Op basis van data kunnen mogelijke oorzaken van problemen in het onderwijs duidelijk worden. Uit de verzuimcijfers kan bijvoorbeeld blijken dat leerlingen die in 4 havo zijn blijven zitten significant meer gespijbeld hebben dan leerlingen die zijn overgegaan. Hoewel een probleem als zittenblijvers complex is en vaak meerdere oorzaken heeft, is het duidelijk dat het in ieder geval zinvol is om dit spijbelgedrag aan te pakken. Hiervoor kan er een actieplan ontwikkeld worden.
Als het gelukt is om dit actieplan op te stellen en in te voeren dan hebben de mensen vaak de neiging om weer over te gaan op de orde van de dag. Echter, het is belangrijk om na te gaan of de maatregelen daadwerkelijk ingevoerd zijn zoals bedacht. Tevens is het belangrijk om na te gaan of de maatregelen ook zo ontvangen worden bij de doelgroep als we van tevoren hadden bedacht. Dit noemen we een procesevaluatie. Ik zal een tweetal voorbeelden geven vanuit onze datateams.
Eén van onze datateams werkte aan het hierboven genoemde probleem van te veel zittenblijvers in 4 havo. Uit de verzamelde data bleek dat spijbelen één van de mogelijke oorzaken was. Ze bedachten een systeem met de mentoren om dit aan te pakken: Iedere week zouden de mentoren de spijbelaars hierop aanspreken, ook om erachter te komen waarom er gespijbeld was. Na een paar maanden schoof het datateam aan bij een mentorenoverleg en vroeg naar ervaringen met dit nieuwe systeem. De helft van de mentoren reageerde met “oh ja, dat zouden we doen, maar hier ben ik nog niet aan toegekomen”. Op deze manier wordt het probleem natuurlijk niet opgelost. De mentoren beloofden het nieuwe systeem alsnog te gaan invoeren.

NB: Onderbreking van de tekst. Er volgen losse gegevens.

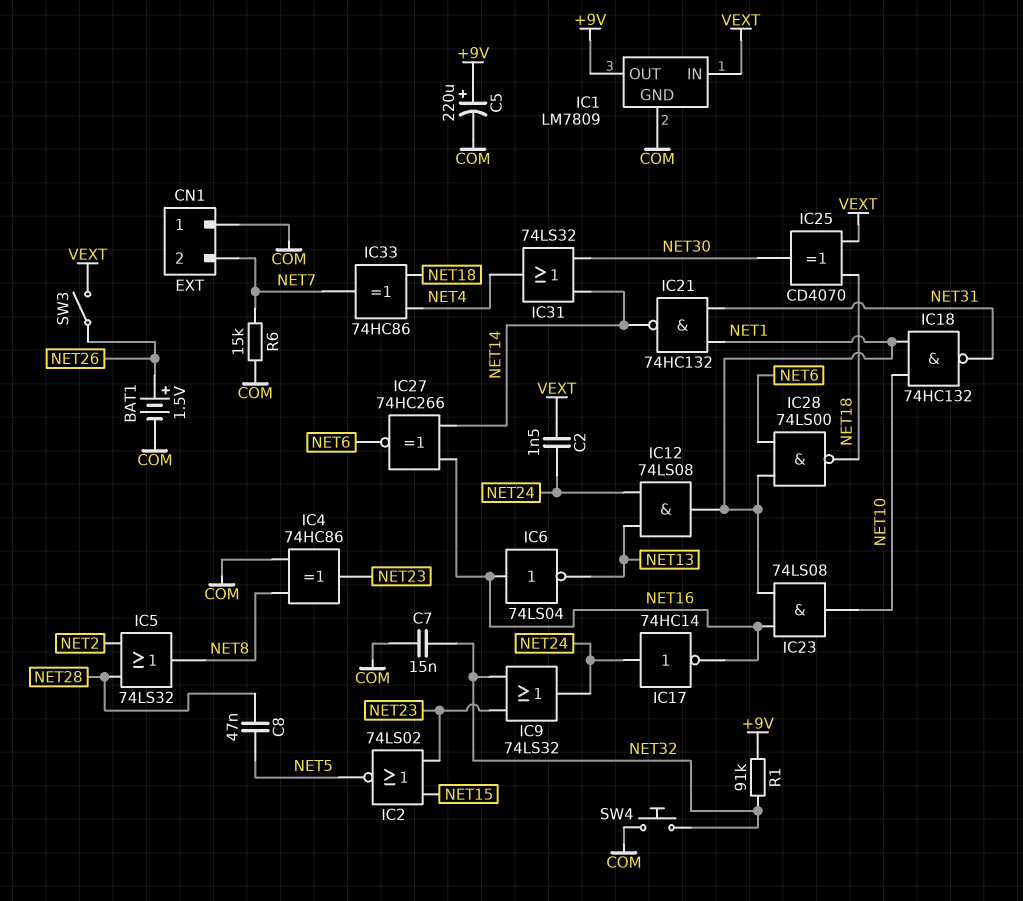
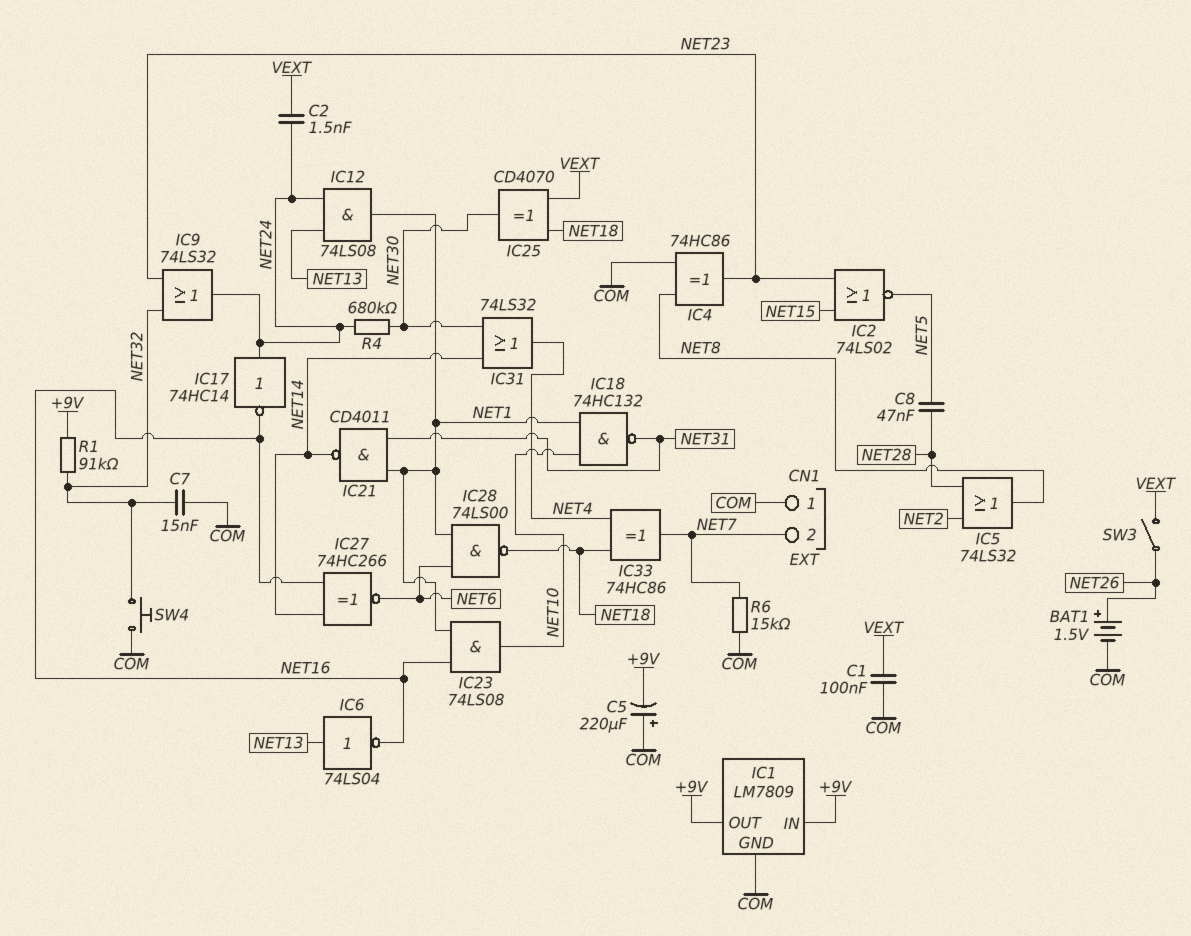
C1: none -> 100nF (COM, VEXT)
C5: 220uF (plus +9V, minus COM) -> 220uF (plus COM, minus +9V)
IC1 pin IN: VEXT -> +9V
IC6: NOT 74LS04 (in NET16, out NET13) -> NOT 74LS04 (in NET13, out NET16)
IC21: NAND 74HC132 (in NET1, in NET31, out NET14) -> NAND CD4011 (in NET1, in NET31, out NET14)
R4: none -> 680k (NET24, NET30)

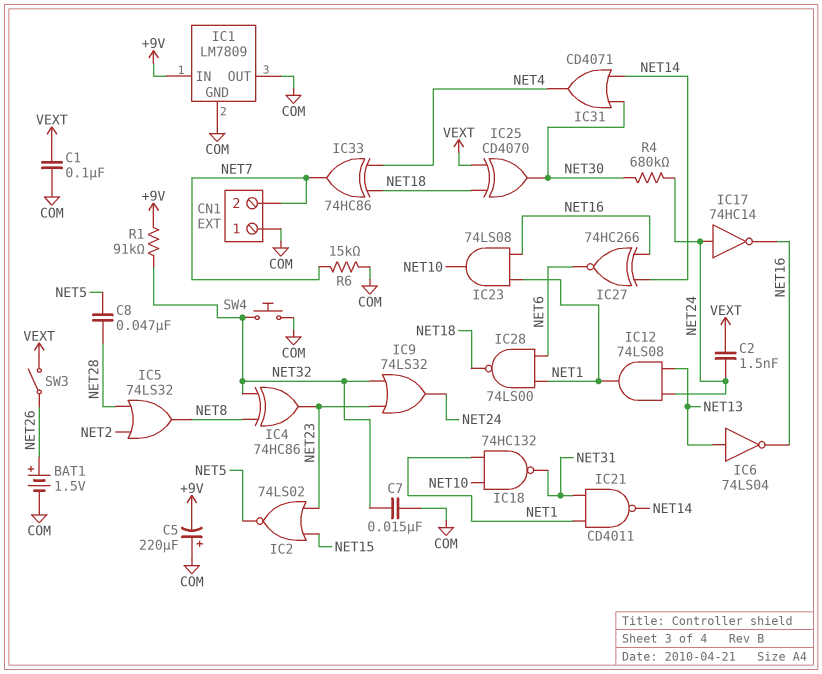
IC1 pin OUT: +9V -> COM
IC4: XOR 74HC86 (in COM, in NET8, out NET23) -> XOR 74HC86 (in NET8, in NET32, out NET23)
IC31: OR 74LS32 (in NET14, in NET30, out NET4) -> OR CD4071 (in NET14, in NET30, out NET4)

Een ander voorbeeld: Een datateam werkte aan het probleem van tegenvallende rapportcijfers wiskunde in de brugklas. Ze waren erachter gekomen dat leerlingen vooral problemen hadden met breuken en percentages (en niet met verhalende sommen zoals men in eerste instantie dacht). Ze hadden als maatregel hierbij bedacht dat ze iedere les, dus vier keer in de week, zouden starten met een korte interactieve quiz op het bord om meer aandacht te besteden aan breuken en percentages. Dit zou iedere les maximaal vijf tot tien minuten duren. Langer wilden ze hier niet aan besteden, want anders zouden ze volgend jaar waarschijnlijk een probleem krijgen met andere onderwerpen zoals meetkunde, omdat hier dan te weinig tijd aan was besteed. Na een aantal maanden nam het datateam korte interviews af bij de leerlingen om te pijlen hoe dit viel bij de leerlingen. De leerlingen gaven aan het vreselijk te vinden iedere les op dezelfde manier te starten. Ze vonden het saai en sommige leerlingen gaven zelfs aan een “hekel te krijgen aan breuken en percentages”. De maatregel bleek een demotiverend effect te hebben. Het datateam paste de maatregel snel aan. Ze gebruikten de quiz nog maar eens in de week in plaats van bij iedere les.
Uit de effectevaluatie, de evaluatie die men uitvoert om te kijken of het probleem is opgelost en of het doel bereikt is, bleek dat de twee bovenstaande datateams uiteindelijk hun probleem hebben opgelost en hun doel hebben bereikt. Het is zeer waarschijnlijk dat dit zonder procesevaluatie niet gelukt was. Het toont aan hoe belangrijk het is om de invoer van zelfs de meest eenvoudige maatregelen te monitoren. De orde van de dag zou zo maar eens in de weg kunnen gaan lopen. Tevens kan iets anders uitpakken als van tevoren bedacht. Datagebruik is een cyclisch proces waarbij er continue data verzameld moeten worden om het kwaliteit van het onderwijs te monitoren en te verbeteren waar nodig en weer te monitoren enz. Datagebruik is dus nooit klaar, het is een oneindig verhaal.